Roma, 8 lug. (Adnkronos Salute) - «Il farmaco che attendiamo anche in Italia per i pazienti con prurito associato a malattia renale cronica (Ckd) sarebbe in grado di ridurre un sintomo tanto fastidioso quanto invalidante nell’85% dei casi. Per noi nefrologi questo traguardo è già un successo, perché parliamo di persone anziane che convivono tutto il giorno con un terribile disturbo. Come presidente della Società italiana di nefrologia, mi auguro che sia prescrivibile direttamente da tutti i centri di dialisi, senza alcuna distinzione. L’auspicio è che ci sia una maggiore attenzione verso questi pazienti che hanno una qualità di vita disastrosa: 3-4 volte alla settimana sono legati a una macchina per la dialisi, presentano sintomi come ipotensione, astenia e stanchezza, e a causa del prurito non dormono la notte. Quindi ben venga questa innovazione terapeutica. Quello che, ripeto, mi auguro è che sia facilmente accessibile ai nostri pazienti». Così il presidente della Società italiana di nefrologia (Sin), Luca De Nicola, in merito alla nuova opzione terapeutica - un agonista del recettore kappa-oppioide selettivo sintetico - per il prurito da malattia renale cronica.
Si tratta di difelikefalin ed è la prima terapia in Italia contro questa condizione, destinata a diventare il nuovo standard di cura. Dopo l’approvazione da parte dell’Agenzia europea per i medicinali (Ema), Csl Vifor Italia e Vifor Fresenius Medical Care Renal Pharma comunicano che è terminata la fase di negoziazione con l’Agenzia italiana del farmaco (Aifa) per la rimborsabilità di difelikefalin e si attene la pubblicazione del decreto in Gazzetta Ufficiale.

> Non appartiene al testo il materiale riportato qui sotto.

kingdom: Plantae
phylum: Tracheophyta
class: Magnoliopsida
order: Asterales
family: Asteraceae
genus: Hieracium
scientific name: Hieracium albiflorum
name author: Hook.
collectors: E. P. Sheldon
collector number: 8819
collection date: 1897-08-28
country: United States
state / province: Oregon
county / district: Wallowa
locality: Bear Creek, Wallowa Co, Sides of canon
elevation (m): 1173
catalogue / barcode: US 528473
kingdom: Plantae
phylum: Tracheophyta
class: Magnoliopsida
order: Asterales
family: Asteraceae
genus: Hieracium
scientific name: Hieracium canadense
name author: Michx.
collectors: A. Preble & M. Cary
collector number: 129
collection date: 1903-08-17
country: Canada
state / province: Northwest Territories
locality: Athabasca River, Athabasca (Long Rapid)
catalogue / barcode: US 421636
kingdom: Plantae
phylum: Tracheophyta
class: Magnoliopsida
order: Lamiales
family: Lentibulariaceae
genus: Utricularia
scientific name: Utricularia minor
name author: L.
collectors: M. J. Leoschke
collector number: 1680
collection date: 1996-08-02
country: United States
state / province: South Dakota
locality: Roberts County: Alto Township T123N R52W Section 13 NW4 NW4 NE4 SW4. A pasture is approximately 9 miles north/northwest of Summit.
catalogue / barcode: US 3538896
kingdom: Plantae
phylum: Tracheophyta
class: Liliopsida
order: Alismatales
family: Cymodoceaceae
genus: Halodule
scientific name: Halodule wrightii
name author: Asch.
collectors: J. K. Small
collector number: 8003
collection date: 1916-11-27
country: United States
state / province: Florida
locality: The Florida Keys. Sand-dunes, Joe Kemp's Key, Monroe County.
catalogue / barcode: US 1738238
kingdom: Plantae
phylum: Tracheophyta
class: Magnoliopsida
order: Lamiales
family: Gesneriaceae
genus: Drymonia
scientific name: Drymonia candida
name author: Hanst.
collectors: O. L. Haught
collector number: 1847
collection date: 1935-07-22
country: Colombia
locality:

"E’ un sintomo sottovalutato, ma che devasta per molti aspetti la vita del paziente perché non va via, ma accompagna il paziente per tutta la durata della malattia e soprattutto impedisce il riposo notturno - sottolinea Filippo Aucella, direttore della Struttura complessa di Nefrologia e dialisi dell’ospedale Casa Sollievo della Sofferenza di San Giovanni Rotondo, Foggia - Quando perdiamo il sonno, non 1 o 2 giorni, ma per mesi interi, vuol dire che il paziente va in depressione e non riesce più ad avere una qualità di vita soddisfacente. Quindi la possibilità di poter agire con un farmaco che rompe questo circolo vizioso può effettivamente in molti casi essere capace di ridare una speranza di vita e una qualità di vita adeguata a soggetti già così provati da una cronicità invalidante che ha un forte impatto anche sul rapporto con gli altri, amici e familiari. Se abbiamo un’arma che potenzialmente riesce a spezzare questo circolo vizioso, probabilmente riusciremo a soddisfare un bisogno insoddisfatto di questi pazienti, ovvero la possibilità di dormire senza essere interrotti durante il riposo ogni ora dalla necessità di alzarsi, grattarsi. Non solo. Queste persone, a causa delle lesioni da grattamento evidente, non escono d’estate per non mostrare le braccia piene di graffi che loro si provocano. Quindi garantire a questi pazienti la possibilità di avere una vita sociale di relazione è un grande traguardo", evidenzia lo specialista.